La Maîtrise de Caen (préparée par Olivier Opdebeeck) subit une disposition peu commode, de front et sur toute la largeur, ce qui souligne l'aspect hétérogène de certaines interventions particulièrement exposées, comme dans le Prologue. L'aspect musical ne doit pas faire oublier la perception parfois problématique de l'ancien anglais, déjà difficile dans son approche livresque mais constituant une véritable gageure pour les chanteurs. On ignorait la proximité de Shakespeare avec l'irlandais de James Joyce mais le chant réserve d'autres surprises, en particulier du fait de certaines langueurs inutiles qui obligent à retarder de façon excessive la résolution des phrases. La voix verte et peu assurée du (trop) jeune Romain Delalande (Cupidon) trahit une mue prochaine et ici rédhibitoire pour un rôle aussi important. Marc Mauillon (Adonis) est un chanteur éblouissant, avec une inimitable gouaille virtuose à la Belmondo de la Nouvelle Vague.

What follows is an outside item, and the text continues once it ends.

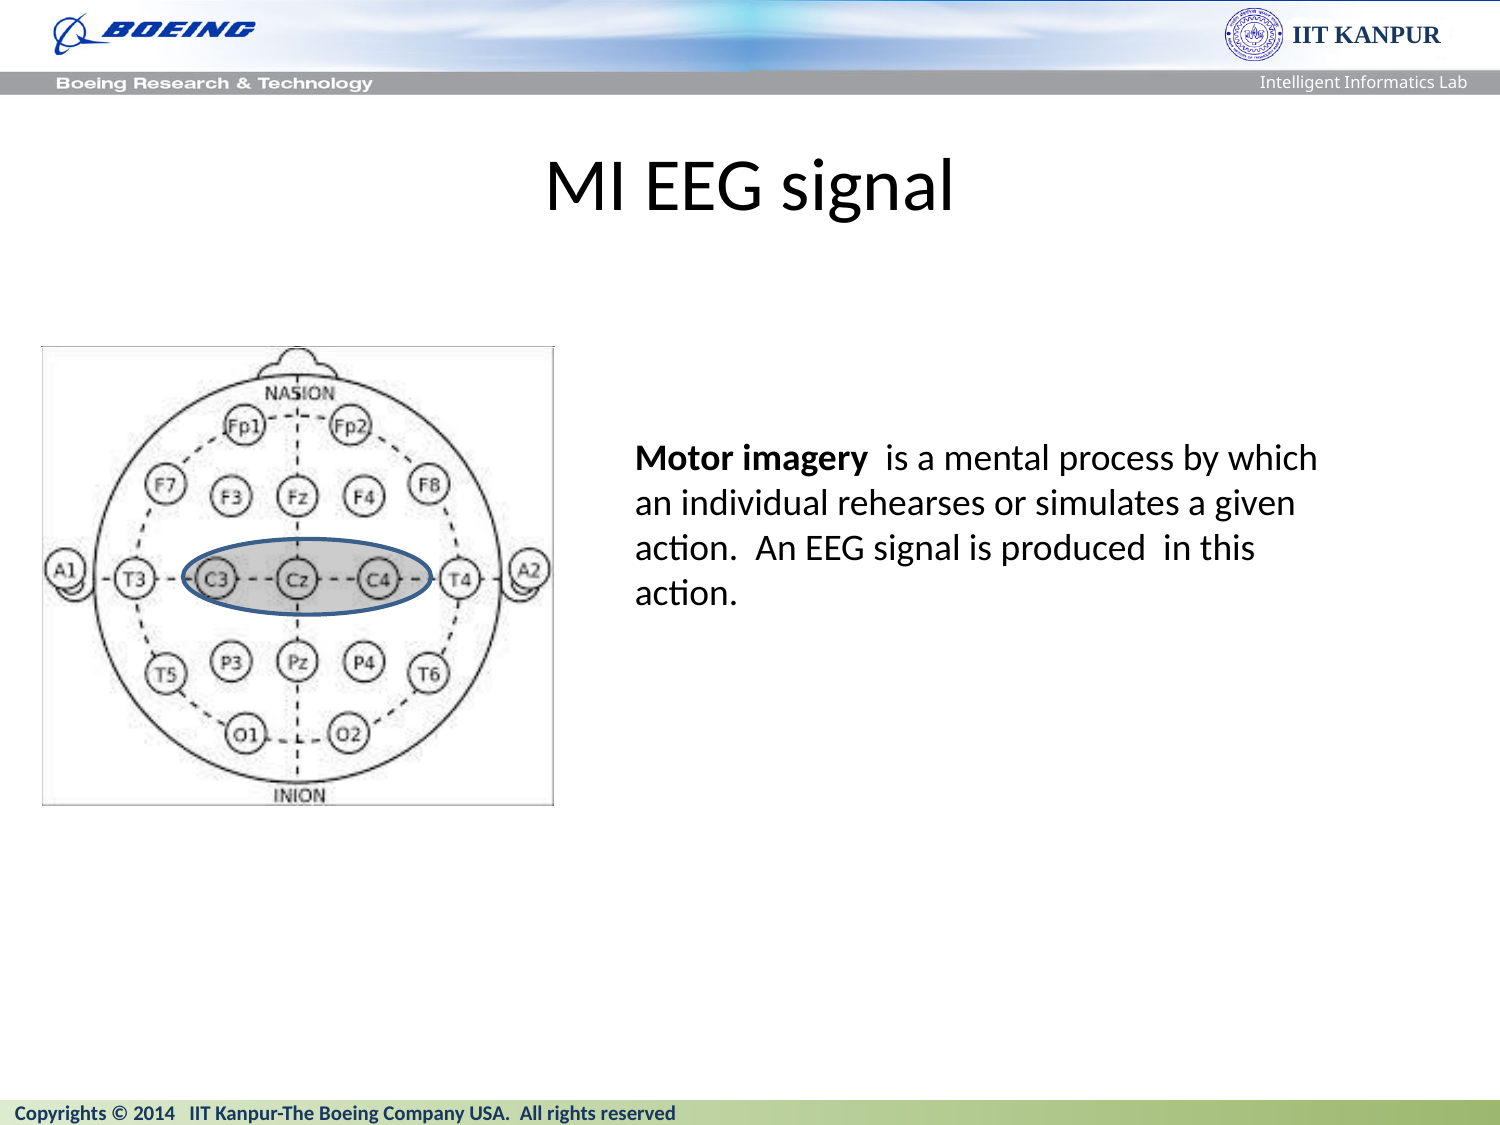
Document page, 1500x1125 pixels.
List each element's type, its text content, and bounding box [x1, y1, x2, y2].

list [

Ce timbre si particulier et si percutant dans d'autres répertoires semble ici bien à l'étroit dans son costume pastoral. La prononciation peine à se faire entendre clairement, malgré une projection un brin surdimensionnée par rapport au reste du plateau. Céline Scheen (Venus) joue d'une émolliente gestuelle et d'une pâte vocale mordorée parfaitement proportionnée à son rôle. Saluons la direction nette et franche de Bertrand Cuiller qui ne ménage pas ses efforts pour animer une fosse tenue à l'écart par le statisme de la scène.